Some students have been focused on a career for years, some go to college with no clear goals, hoping to find an inspiring major, and some go on to trade or technical schools.
Class of 2020 grad Hayden Hartsell is going his own way, planning a career that’s probably unfamiliar to most people.
Hartsell grew up on a farm and has never lived in town, and fall means it’s time to go deer hunting. His whole family enjoys hunting, and he started going out with his parents on hunting trips when he was about four years old. He describes deer hunting as his favorite hobby, but he occasionally hunts squirrel or turkey.
“I have a little sister,” he reports, “and she’s a more accomplished turkey hunter than I am!” Asked if he’d bagged any trophy bucks, he reports that he got a 9-pointer, with 18-inches across the brow.
Proper maintenance of one’s hunting rifles is a must for any dedicated hunter. “But it’s expensive to have guns worked on,” says Hartsell, “so I figured that if I learned to do it myself, I’d save some money.”

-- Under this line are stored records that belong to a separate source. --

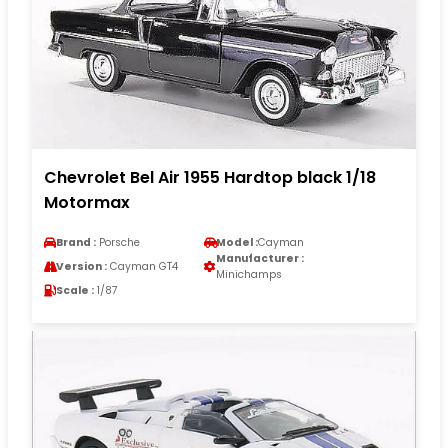
Chevrolet Bel Air 1955 Hardtop black 1/18
Motormax
Brand :
Porsche
Model :
Cayman
Manufacturer :
Version :
Cayman GT4
Minichamps
Scale :
1/87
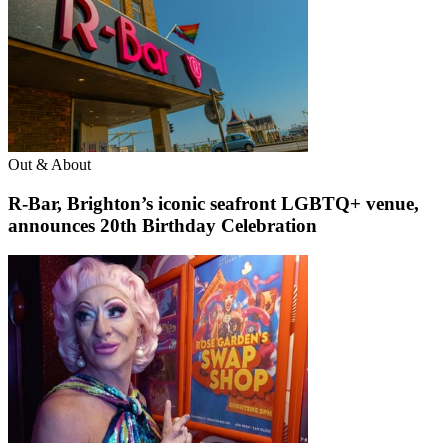
Out & About
R-Bar, Brighton’s iconic seafront LGBTQ+ venue,
announces 20th Birthday Celebration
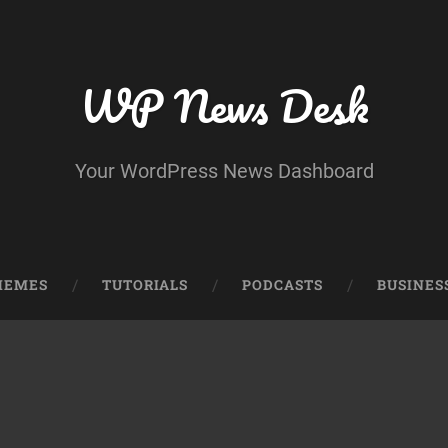
WP News Desk
Your WordPress News Dashboard
HEMES
TUTORIALS
PODCASTS
BUSINES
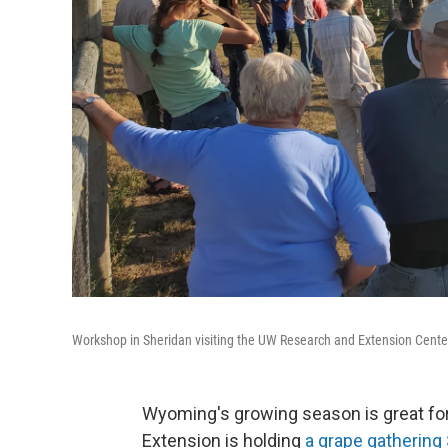
Workshop in Sheridan visiting the UW Research and Extension Cente
Wyoming's growing season is great fo
Extension is holding
a grape gathering 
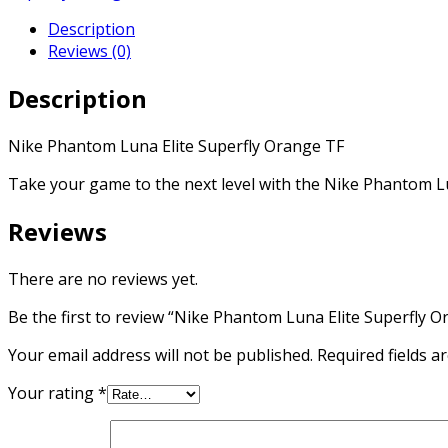
Superfly
Description
Orange
Reviews (0)
TF
quantity
Description
Nike Phantom Luna Elite Superfly Orange TF
Take your game to the next level with the Nike Phantom Lu
Reviews
There are no reviews yet.
Be the first to review “Nike Phantom Luna Elite Superfly O
Your email address will not be published.
Required fields 
Your rating
*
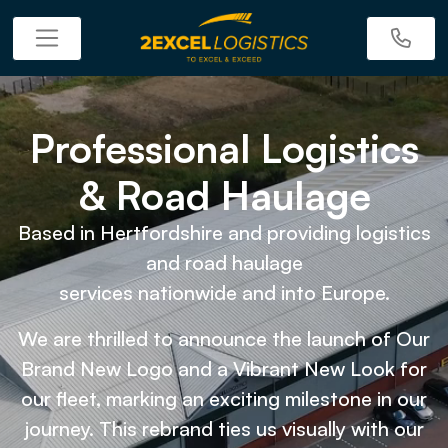
Professional Logistics
& Road Haulage
Based in Hertfordshire and providing logistics
and road haulage
services nationwide and into Europe.
We are thrilled to announce the launch of Our
Brand New Logo and a Vibrant New Look for
our fleet, marking an exciting milestone in our
journey. This rebrand ties us visually with our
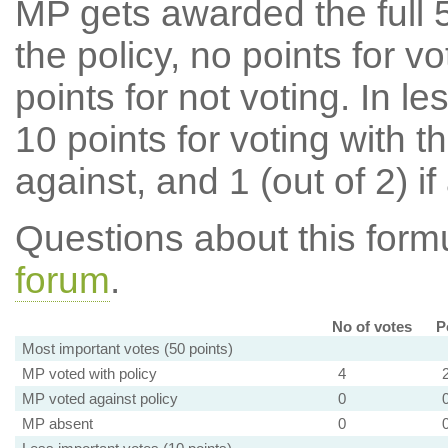
MP gets awarded the full 5
the policy, no points for v
points for not voting. In l
10 points for voting with th
against, and 1 (out of 2) if
Questions about this for
forum
.
No of votes
P
Most important votes (50 points)
MP voted with policy
4
MP voted against policy
0
MP absent
0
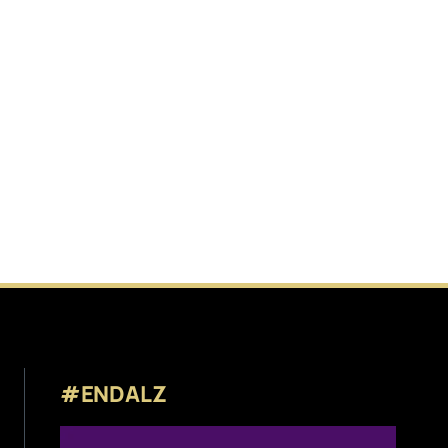
#ENDALZ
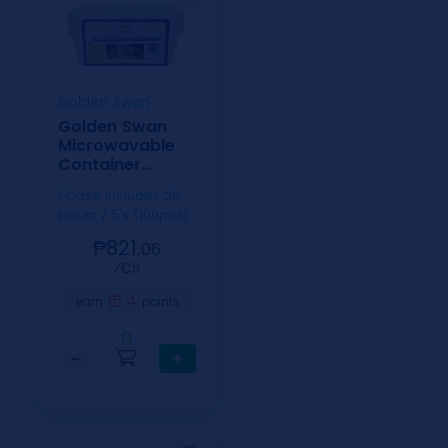
Golden Swan
Golden Swan
Microwavable
Container
Rectangle White
1 Case includes 20
750ml
packs / 5's (100pcs)
₱821.
06
⁄CS
4
earn
points
0
−
+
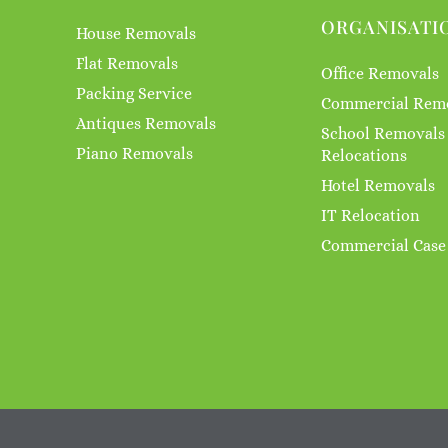
ORGANISATI
House Removals
Flat Removals
Office Removals
Packing Service
Commercial Rem
Antiques Removals
School Removals
Piano Removals
Relocations
Hotel Removals
IT Relocation
Commercial Case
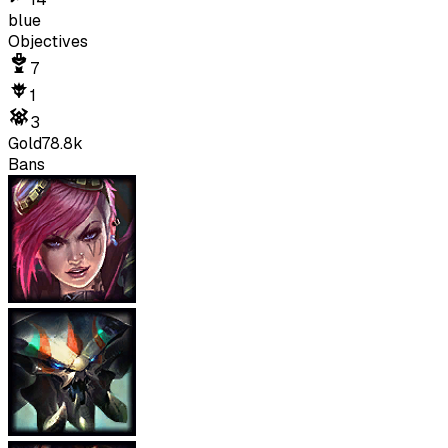
blue
Objectives
7
1
3
Gold
78.8k
Bans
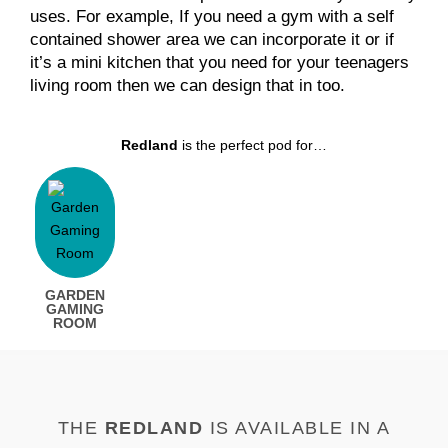
uses. For example, If you need a gym with a self
contained shower area we can incorporate it or if
it’s a mini kitchen that you need for your teenagers
living room then we can design that in too.
Redland
is the perfect pod for…
GARDEN
GAMING
ROOM
THE
REDLAND
IS AVAILABLE IN A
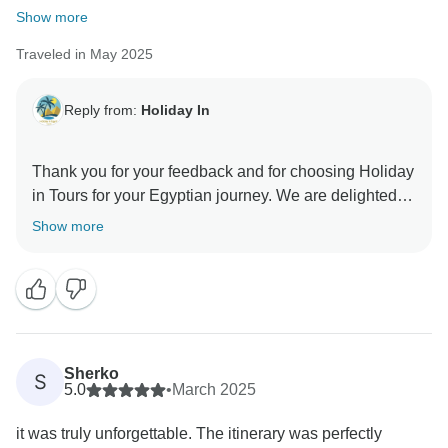
Show more
Traveled in May 2025
Reply from:
Holiday In
Thank you for your feedback and for choosing Holiday
in Tours for your Egyptian journey. We are delighted to
hear that you enjoyed your tour and found it to be a
Show more
valuable experience. Your safety and comfort are our
top priorities, and we're glad you felt welcomed during
your unforgettable adventure in Egypt. We look
forward to welcoming you on future travels with
Sherko
S
5.0
•
March 2025
it was truly unforgettable. The itinerary was perfectly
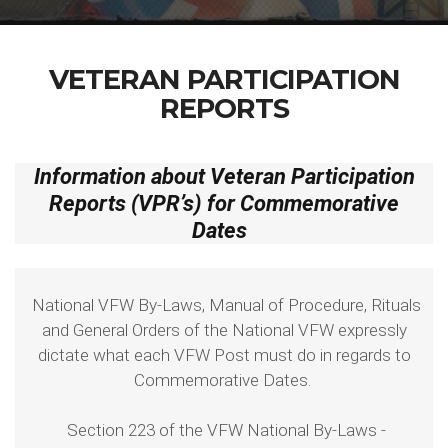
VETERAN PARTICIPATION
REPORTS
Information about Veteran Participation
Reports (VPR’s) for Commemorative
Dates
National VFW By-Laws, Manual of Procedure, Rituals
and General Orders of the National VFW expressly
dictate what each VFW Post must do in regards to
Commemorative Dates.
Section 223 of the VFW National By-Laws -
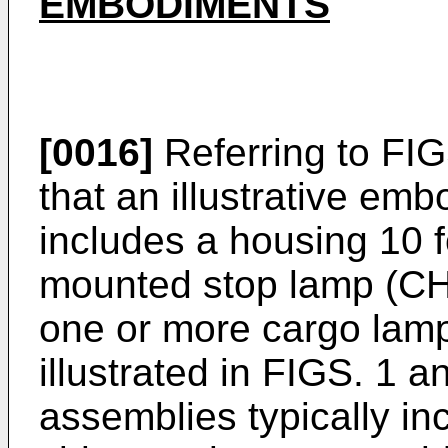
EMBODIMENTS
[0016]
Referring to FIGS
that an illustrative emb
includes a housing 10 f
mounted stop lamp (C
one or more cargo lam
illustrated in FIGS. 1 
assemblies typically inc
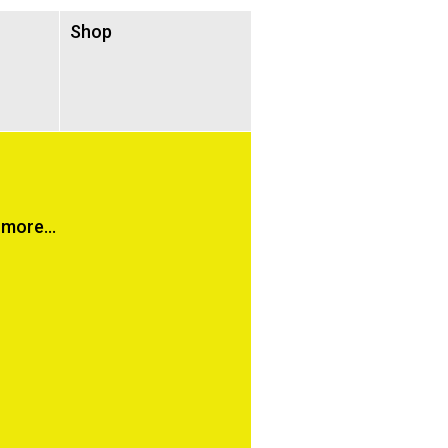
Shop
more...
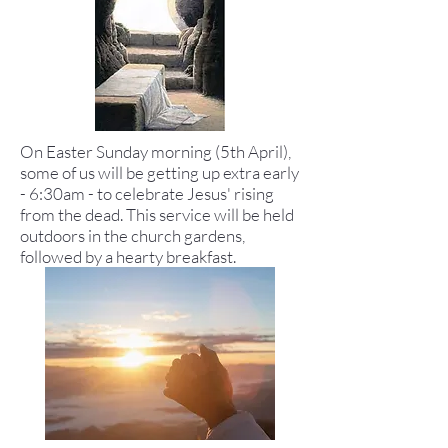
On Easter Sunday morning (5th April),
some of us will be getting up extra early
- 6:30am - to celebrate Jesus' rising
from the dead. This service will be held
outdoors in the church gardens,
followed by a hearty breakfast.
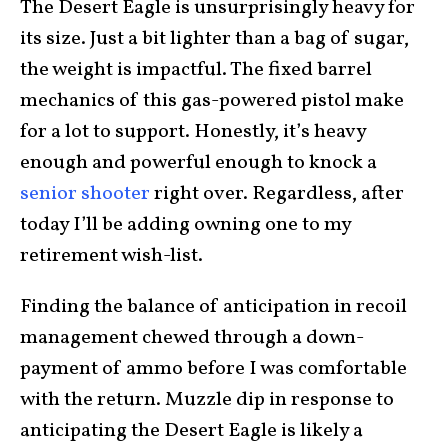
The Desert Eagle is unsurprisingly heavy for
its size. Just a bit lighter than a bag of sugar,
the weight is impactful. The fixed barrel
mechanics of this gas-powered pistol make
for a lot to support. Honestly, it’s heavy
enough and powerful enough to knock a
senior shooter
right over. Regardless, after
today I’ll be adding owning one to my
retirement wish-list.
Finding the balance of anticipation in recoil
management chewed through a down-
payment of ammo before I was comfortable
with the return. Muzzle dip in response to
anticipating the Desert Eagle is likely a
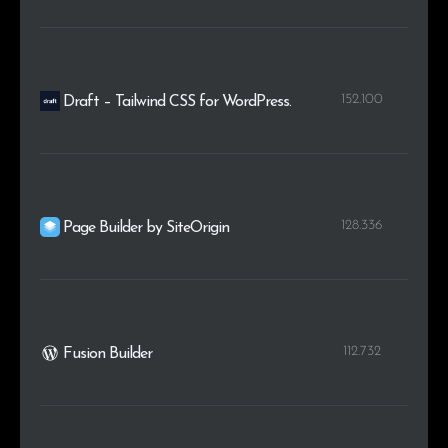
152.100
Draft – Tailwind CSS for WordPress.
128.336
Page Builder by SiteOrigin
112.732
Fusion Builder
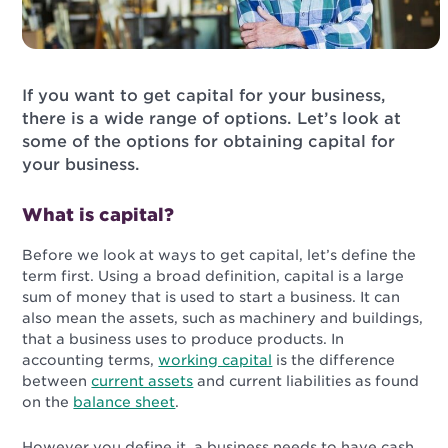
If you want to get capital for your business,
there is a wide range of options. Let’s look at
some of the options for obtaining capital for
your business.
What is capital?
Before we look at ways to get capital, let’s define the
term first. Using a broad definition, capital is a large
sum of money that is used to start a business. It can
also mean the assets, such as machinery and buildings,
that a business uses to produce products. In
accounting terms,
working capital
is the difference
between
current assets
and current liabilities as found
on the
balance sheet
.
However you define it, a business needs to have cash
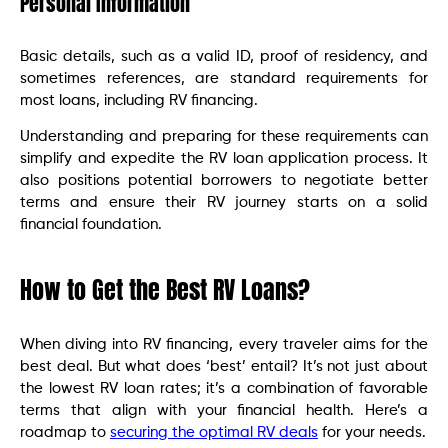
Personal Information
Basic details, such as a valid ID, proof of residency, and
sometimes references, are standard requirements for
most loans, including RV financing.
Understanding and preparing for these requirements can
simplify and expedite the RV loan application process. It
also positions potential borrowers to negotiate better
terms and ensure their RV journey starts on a solid
financial foundation.
How to Get the Best RV Loans?
When diving into RV financing, every traveler aims for the
best deal. But what does ‘best’ entail? It’s not just about
the lowest RV loan rates; it’s a combination of favorable
terms that align with your financial health. Here’s a
roadmap to
securing the optimal RV deals
for your needs.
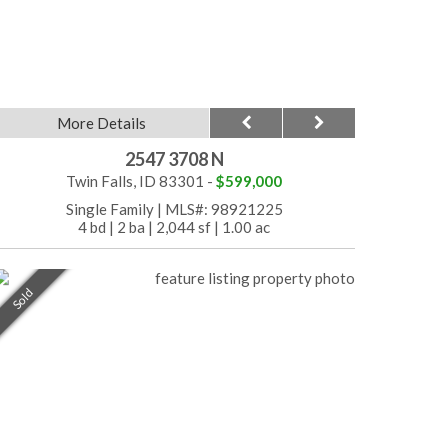
More Details
2547 3708 N
Twin Falls, ID 83301 -
$599,000
Single Family
|
MLS#: 98921225
4 bd
|
2 ba
|
2,044 sf
|
1.00 ac
Sold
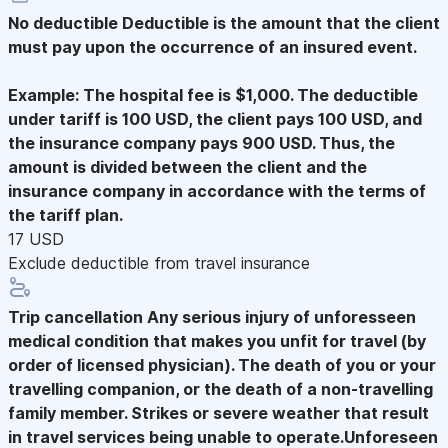
No deductible
Deductible is the amount that the client
must pay upon the occurrence of an insured event.
Example: The hospital fee is $1,000. The deductible
under tariff is 100 USD, the client pays 100 USD, and
the insurance company pays 900 USD. Thus, the
amount is divided between the client and the
insurance company in accordance with the terms of
the tariff plan.
17 USD
Exclude deductible from travel insurance
Trip cancellation
Any serious injury of unforesseen
medical condition that makes you unfit for travel (by
order of licensed physician). The death of you or your
travelling companion, or the death of a non-travelling
family member. Strikes or severe weather that result
in travel services being unable to operate.Unforeseen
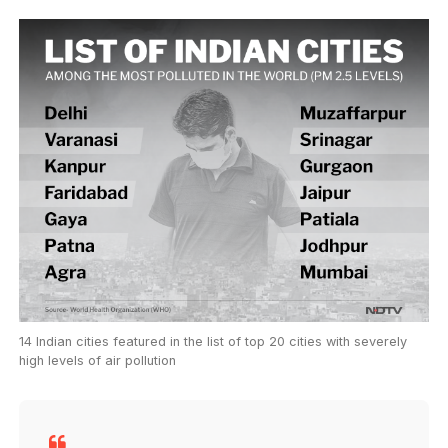
14 Indian cities featured in the list of top 20 cities with severely
high levels of air pollution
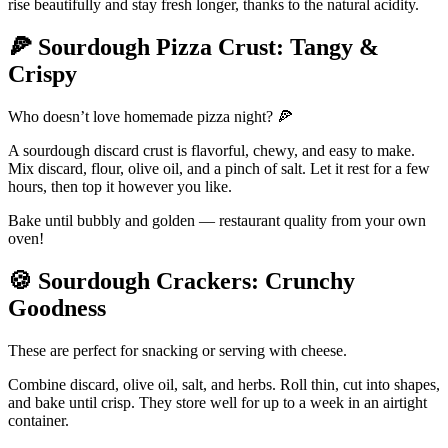
rise beautifully and stay fresh longer, thanks to the natural acidity.
🍕
Sourdough Pizza Crust: Tangy &
Crispy
Who doesn’t love homemade pizza night? 🍕
A sourdough discard crust is flavorful, chewy, and easy to make.
Mix discard, flour, olive oil, and a pinch of salt. Let it rest for a few
hours, then top it however you like.
Bake until bubbly and golden — restaurant quality from your own
oven!
🍪
Sourdough Crackers: Crunchy
Goodness
These are perfect for snacking or serving with cheese.
Combine discard, olive oil, salt, and herbs. Roll thin, cut into shapes,
and bake until crisp. They store well for up to a week in an airtight
container.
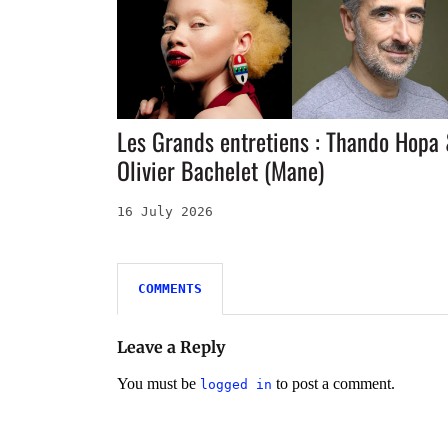
Les Grands entretiens : Thando Hopa
Olivier Bachelet (Mane)
16 July 2026
COMMENTS
Leave a Reply
You must be
to post a comment.
logged in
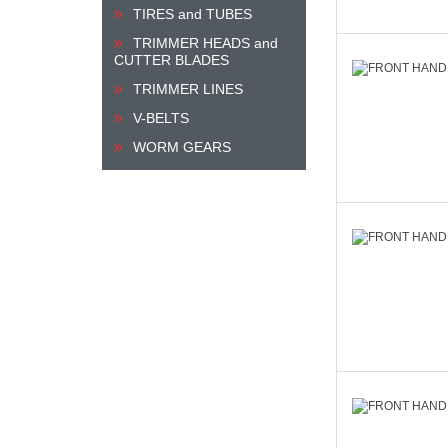
TIRES and TUBES
TRIMMER HEADS and
CUTTER BLADES
TRIMMER LINES
V-BELTS
WORM GEARS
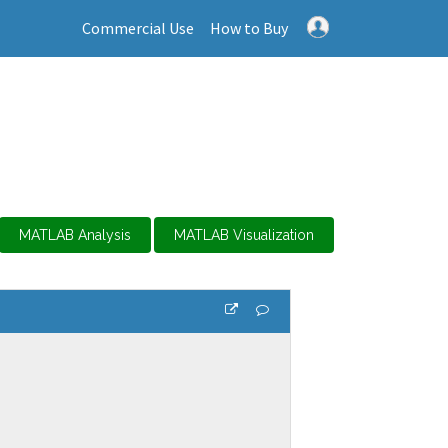
Commercial Use
How to Buy
MATLAB Analysis
MATLAB Visualization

Hartsell taught himself to work on his guns through trial and error. He noted that he did go to YouTube to learn to apply bluing (a process that protects the metal finish against rust and superficial scratching) because “there are complicated chemicals.”
He had never planned on doing any more than caring for his own guns but he found that he enjoyed working on guns enough to consider doing it as a career, so he is taking an online course in professional gunsmithing. He explained that gunsmiths do a great variety of maintenance and repair. “The most common thing is that someone wants their stock redone — it’s scratched or chipped. There could be mechanical failures that the average person can’t figure out. And there can be modifications like barrel extension or re-chambering for
new calibers.”
He reports that the course can be completed on-line in three months but students study at their own pace. “It covers all forms of modern-day civilian-use firearms, including shotguns, handguns, bolt-action rifles and traditional old style rifles.” It doesn’t include automatic weapons. The course consists of video lessons as well as physical projects that the school sends to the student to complete and return. At completion, he will be a licensed gunsmith.
But that is not Hartsell’s ultimate goal. He plans to attend NOVA to take the first two years of a mechanical engineering program. Then he will apply to complete his degree at VCU. Finally, he hopes to get a job with a firearms manufacturer as a firearms designer. He hasn’t gone so far as to picture himself designing a new gun, but he has already been thinking about working on recoil management systems.
Hayden is the son of Tad and Sara Hartsell of Berryville and grandson of Eddie and Barbara Hartsell of Warren County Va.